● **DÉFI 1**: Dans le texte présenté, reformulez plus brièvement le paragraphe qui commence par « Premièrement, s’il était conclu » en conservant ses faits essentiels.
● **DÉFI 2**: Recopiez à l’identique un passage du texte présenté : commencez aux mots « Dans l’affaire C-171/16, la » et arrêtez-vous après « ce contexte législatif. ».

● **TEXTE PRÉSENTÉ**:
▬▬▬▬▬▬▬▬▬▬
Dans l’affaire C-171/16, la Cour a reconnu ce fait, en déclarant que cette « disposition exclut […] tout réexamen desdites condamnations [antérieures], qui doivent donc être prises en compte telles qu’elles ont été prononcées » ( 21 ). La décision-cadre 2008/675 s’oppose donc à ce qu’un État membre, lorsqu’il tient compte de condamnations antérieures, modifie les modalités d’exécution de la peine prononcée dans un autre État membre ( 22 ).

69.

Je tire deux conséquences de ce contexte législatif.

70.

Premièrement, s’il était conclu que la décision-cadre 2008/947 ne s’applique pas à une simple peine assortie d’un sursis avec mise à l’épreuve, cela ne signifierait bien sûr pas qu’une telle décision judiciaire ne peut pas être prise en compte dans un autre État membre. Cette prise en considération interviendrait simplement sur la base d’un instrument distinct de la décision-cadre 2008/947. À l’instar de la Commission, les gouvernements hongrois et polonais notent, en substance, que le présent cas de figure entre dans le champ d’application de la décision-cadre 2008/675. En d’autres termes, si la personne concernée commettait une nouvelle infraction pénale dans un autre État membre (dans le cas du requérant, dans un État autre que la République de Lettonie), sa condamnation antérieure prononcée par le jugement en cause pourrait être prise en compte par les autorités compétentes dans les conditions définies par la décision-cadre 2008/675.
▬▬▬▬▬▬▬▬▬▬
● **DONNÉES**:

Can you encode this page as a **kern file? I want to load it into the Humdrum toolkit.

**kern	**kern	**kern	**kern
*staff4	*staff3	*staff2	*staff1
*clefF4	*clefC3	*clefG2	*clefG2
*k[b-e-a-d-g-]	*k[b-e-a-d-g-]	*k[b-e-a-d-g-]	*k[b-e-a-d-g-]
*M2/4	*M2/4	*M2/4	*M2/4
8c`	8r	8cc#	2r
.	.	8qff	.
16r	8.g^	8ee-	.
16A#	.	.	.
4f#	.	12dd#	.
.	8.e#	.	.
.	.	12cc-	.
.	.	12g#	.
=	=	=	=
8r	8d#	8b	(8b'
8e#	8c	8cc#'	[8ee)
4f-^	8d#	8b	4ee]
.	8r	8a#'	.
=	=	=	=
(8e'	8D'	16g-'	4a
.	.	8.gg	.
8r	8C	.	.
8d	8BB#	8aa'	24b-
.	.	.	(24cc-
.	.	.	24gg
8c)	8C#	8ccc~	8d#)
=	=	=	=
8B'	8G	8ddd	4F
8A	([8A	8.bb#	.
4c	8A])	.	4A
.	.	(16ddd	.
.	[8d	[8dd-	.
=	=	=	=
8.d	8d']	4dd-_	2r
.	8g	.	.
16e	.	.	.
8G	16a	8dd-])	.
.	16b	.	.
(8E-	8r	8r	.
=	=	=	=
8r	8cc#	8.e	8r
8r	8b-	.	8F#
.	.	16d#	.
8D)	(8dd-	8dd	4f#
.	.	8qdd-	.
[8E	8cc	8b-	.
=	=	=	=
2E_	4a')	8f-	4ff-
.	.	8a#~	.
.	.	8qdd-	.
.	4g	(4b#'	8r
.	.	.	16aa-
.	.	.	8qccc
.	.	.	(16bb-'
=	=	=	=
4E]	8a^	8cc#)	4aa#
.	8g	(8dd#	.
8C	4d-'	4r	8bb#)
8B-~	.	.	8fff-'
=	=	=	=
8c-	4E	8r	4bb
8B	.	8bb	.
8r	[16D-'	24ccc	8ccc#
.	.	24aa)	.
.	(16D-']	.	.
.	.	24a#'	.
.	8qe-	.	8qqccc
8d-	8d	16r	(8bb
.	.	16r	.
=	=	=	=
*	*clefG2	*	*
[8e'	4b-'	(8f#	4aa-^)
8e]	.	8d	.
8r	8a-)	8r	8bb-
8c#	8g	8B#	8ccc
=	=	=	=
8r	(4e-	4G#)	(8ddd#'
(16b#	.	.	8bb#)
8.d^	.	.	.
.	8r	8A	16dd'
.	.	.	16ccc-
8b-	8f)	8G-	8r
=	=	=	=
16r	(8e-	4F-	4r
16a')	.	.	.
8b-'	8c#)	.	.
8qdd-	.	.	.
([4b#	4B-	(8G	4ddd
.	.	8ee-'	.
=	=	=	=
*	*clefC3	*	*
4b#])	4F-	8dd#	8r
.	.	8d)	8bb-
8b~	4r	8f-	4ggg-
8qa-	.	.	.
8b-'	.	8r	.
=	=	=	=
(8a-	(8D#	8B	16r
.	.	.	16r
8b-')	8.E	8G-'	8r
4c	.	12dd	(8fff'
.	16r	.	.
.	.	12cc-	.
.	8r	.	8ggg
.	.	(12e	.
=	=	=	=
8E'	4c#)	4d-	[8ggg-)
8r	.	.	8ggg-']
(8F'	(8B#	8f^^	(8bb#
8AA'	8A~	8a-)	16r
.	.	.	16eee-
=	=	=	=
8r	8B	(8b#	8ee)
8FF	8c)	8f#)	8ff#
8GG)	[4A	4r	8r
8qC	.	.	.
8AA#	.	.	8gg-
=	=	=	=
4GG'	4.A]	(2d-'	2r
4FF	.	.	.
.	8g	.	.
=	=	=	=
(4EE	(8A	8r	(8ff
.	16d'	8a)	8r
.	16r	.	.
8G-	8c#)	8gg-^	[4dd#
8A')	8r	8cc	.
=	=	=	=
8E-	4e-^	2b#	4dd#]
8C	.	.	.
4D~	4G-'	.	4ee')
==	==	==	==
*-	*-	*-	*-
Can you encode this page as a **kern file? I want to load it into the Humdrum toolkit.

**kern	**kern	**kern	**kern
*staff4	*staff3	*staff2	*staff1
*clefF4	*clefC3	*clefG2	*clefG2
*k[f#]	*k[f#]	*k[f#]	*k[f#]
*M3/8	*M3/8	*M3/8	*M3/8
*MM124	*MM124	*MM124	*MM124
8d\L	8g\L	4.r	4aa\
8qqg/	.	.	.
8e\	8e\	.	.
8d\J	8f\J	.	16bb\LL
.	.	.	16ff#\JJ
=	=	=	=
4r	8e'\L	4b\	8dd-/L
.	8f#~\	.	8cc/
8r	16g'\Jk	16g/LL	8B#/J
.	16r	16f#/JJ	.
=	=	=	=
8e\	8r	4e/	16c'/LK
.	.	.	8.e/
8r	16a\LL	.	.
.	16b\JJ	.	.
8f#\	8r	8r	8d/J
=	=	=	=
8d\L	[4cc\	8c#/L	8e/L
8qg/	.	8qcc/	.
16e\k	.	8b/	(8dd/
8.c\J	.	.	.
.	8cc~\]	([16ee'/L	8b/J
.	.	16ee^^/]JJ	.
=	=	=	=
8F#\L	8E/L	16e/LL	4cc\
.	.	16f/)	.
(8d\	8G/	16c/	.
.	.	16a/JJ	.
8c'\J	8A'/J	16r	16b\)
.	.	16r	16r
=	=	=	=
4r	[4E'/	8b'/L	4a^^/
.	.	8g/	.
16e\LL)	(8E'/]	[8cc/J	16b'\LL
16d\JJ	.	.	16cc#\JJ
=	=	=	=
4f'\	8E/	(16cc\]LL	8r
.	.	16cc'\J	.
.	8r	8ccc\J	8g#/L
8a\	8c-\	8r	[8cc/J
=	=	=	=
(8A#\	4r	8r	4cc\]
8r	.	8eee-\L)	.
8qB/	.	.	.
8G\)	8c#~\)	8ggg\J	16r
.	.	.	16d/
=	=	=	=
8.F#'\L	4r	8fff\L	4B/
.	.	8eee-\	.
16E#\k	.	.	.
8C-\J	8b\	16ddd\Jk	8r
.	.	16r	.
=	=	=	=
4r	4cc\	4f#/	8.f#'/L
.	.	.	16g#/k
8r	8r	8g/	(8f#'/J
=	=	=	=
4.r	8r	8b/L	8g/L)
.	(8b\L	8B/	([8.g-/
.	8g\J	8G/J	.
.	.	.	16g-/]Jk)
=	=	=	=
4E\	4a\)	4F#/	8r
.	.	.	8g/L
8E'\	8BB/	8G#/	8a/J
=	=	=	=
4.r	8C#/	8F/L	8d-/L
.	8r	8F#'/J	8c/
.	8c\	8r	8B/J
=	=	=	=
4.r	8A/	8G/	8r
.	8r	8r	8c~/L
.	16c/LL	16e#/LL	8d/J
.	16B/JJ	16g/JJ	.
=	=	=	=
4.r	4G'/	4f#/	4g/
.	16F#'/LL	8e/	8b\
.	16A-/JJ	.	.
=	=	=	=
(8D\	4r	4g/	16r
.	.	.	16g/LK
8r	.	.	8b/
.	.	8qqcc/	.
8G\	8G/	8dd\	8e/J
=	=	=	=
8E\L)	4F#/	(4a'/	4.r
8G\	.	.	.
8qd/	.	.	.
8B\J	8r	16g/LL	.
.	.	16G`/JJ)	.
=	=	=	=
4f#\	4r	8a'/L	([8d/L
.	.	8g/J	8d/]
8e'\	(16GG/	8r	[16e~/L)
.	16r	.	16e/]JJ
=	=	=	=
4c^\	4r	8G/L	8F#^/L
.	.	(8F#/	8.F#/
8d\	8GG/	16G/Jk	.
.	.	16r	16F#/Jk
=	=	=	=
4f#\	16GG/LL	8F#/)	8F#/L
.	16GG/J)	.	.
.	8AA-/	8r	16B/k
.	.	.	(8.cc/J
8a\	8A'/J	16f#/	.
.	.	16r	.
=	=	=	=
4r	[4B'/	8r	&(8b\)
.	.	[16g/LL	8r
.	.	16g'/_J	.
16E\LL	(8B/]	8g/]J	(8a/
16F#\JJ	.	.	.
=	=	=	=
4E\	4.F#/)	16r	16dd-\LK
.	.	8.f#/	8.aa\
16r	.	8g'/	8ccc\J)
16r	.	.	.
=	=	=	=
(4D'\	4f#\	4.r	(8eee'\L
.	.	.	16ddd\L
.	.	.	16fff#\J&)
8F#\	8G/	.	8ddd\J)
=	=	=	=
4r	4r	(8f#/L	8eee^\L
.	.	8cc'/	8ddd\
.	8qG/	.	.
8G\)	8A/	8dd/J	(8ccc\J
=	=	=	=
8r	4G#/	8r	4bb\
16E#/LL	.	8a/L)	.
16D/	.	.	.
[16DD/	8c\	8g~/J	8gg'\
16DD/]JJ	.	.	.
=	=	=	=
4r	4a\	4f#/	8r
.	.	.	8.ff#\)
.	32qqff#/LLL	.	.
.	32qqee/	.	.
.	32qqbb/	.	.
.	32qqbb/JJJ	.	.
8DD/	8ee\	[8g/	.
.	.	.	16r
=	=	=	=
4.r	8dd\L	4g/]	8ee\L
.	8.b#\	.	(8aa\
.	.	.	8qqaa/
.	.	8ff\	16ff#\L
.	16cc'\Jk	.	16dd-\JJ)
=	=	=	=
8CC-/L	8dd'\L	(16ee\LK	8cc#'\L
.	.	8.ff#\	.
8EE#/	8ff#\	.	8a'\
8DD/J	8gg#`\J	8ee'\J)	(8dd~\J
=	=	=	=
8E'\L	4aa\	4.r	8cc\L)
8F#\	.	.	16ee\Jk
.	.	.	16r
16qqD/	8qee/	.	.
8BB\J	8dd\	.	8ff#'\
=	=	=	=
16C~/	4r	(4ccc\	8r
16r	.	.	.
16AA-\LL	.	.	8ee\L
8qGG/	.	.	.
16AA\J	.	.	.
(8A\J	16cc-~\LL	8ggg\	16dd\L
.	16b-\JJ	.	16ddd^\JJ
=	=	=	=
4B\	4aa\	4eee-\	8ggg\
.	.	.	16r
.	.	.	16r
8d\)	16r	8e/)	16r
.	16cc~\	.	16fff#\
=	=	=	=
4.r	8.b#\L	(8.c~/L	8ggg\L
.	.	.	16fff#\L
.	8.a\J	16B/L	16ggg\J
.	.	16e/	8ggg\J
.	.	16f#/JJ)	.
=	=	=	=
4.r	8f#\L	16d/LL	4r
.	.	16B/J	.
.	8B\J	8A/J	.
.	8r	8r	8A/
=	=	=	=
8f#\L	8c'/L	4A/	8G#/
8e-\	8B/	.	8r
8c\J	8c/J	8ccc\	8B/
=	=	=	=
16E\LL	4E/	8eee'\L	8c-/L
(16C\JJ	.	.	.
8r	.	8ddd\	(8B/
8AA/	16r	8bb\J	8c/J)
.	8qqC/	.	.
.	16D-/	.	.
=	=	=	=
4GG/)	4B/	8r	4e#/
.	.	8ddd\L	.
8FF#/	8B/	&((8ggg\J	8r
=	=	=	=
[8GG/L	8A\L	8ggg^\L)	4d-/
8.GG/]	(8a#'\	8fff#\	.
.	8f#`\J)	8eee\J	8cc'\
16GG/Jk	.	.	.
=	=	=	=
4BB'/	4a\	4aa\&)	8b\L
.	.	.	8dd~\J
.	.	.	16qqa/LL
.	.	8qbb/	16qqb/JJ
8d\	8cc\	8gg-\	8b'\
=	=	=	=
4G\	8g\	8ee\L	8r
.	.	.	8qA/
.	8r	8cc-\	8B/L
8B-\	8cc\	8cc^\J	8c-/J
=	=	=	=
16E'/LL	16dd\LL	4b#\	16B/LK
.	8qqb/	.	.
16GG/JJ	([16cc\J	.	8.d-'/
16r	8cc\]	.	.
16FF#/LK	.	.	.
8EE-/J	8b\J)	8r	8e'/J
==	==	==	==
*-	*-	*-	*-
▬▬▬▬▬▬▬▬▬▬
● **BONNE RÉPONSE 1**: Si la décision-cadre 2008/947 ne s’appliquait pas à une simple peine assortie d’un sursis avec mise à l’épreuve, cette décision judiciaire pourrait tout de même être prise en compte dans un autre État membre, mais sur la base d’un autre instrument. Comme la Commission, les gouvernements hongrois et polonais estiment que ce cas relève de la décision-cadre 2008/675. Ainsi, si la personne concernée commettait une nouvelle infraction dans un autre État membre (pour le requérant, un État autre que la Lettonie), sa condamnation antérieure pourrait être prise en compte dans les conditions de la décision-cadre 2008/675.

● **BONNE RÉPONSE 2**:
Dans l’affaire C-171/16, la Cour a reconnu ce fait, en déclarant que cette « disposition exclut […] tout réexamen desdites condamnations [antérieures], qui doivent donc être prises en compte telles qu’elles ont été prononcées » ( 21 ). La décision-cadre 2008/675 s’oppose donc à ce qu’un État membre, lorsqu’il tient compte de condamnations antérieures, modifie les modalités d’exécution de la peine prononcée dans un autre État membre ( 22 ).

69.

Je tire deux conséquences de ce contexte législatif.